● Assignment: Quote the entries in full, character for character, without their images.
*** Opening of Data extracts ***
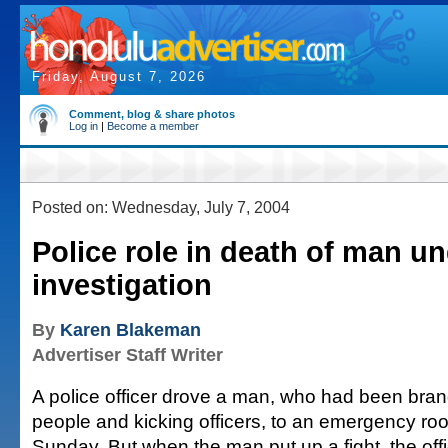
Friday, August 7, 2026
Comment, blog & share photos
Log in
|
Become a member
Posted on: Wednesday, July 7, 2004
Police role in death of man u
investigation
By
Karen Blakeman
Advertiser Staff Writer
A police officer drove a man, who had been bran
people and kicking officers, to an emergency room
Sunday. But when the man put up a fight, the offic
*** Close of Data extracts ***
● Task response:
Friday, August 7, 2026
Comment, blog & share photos
Log in
|
Become a member
Posted on: Wednesday, July 7, 2004
Police role in death of man u
investigation
By
Karen Blakeman
Advertiser Staff Writer
A police officer drove a man, who had been bran
people and kicking officers, to an emergency room
Sunday. But when the man put up a fight, the offic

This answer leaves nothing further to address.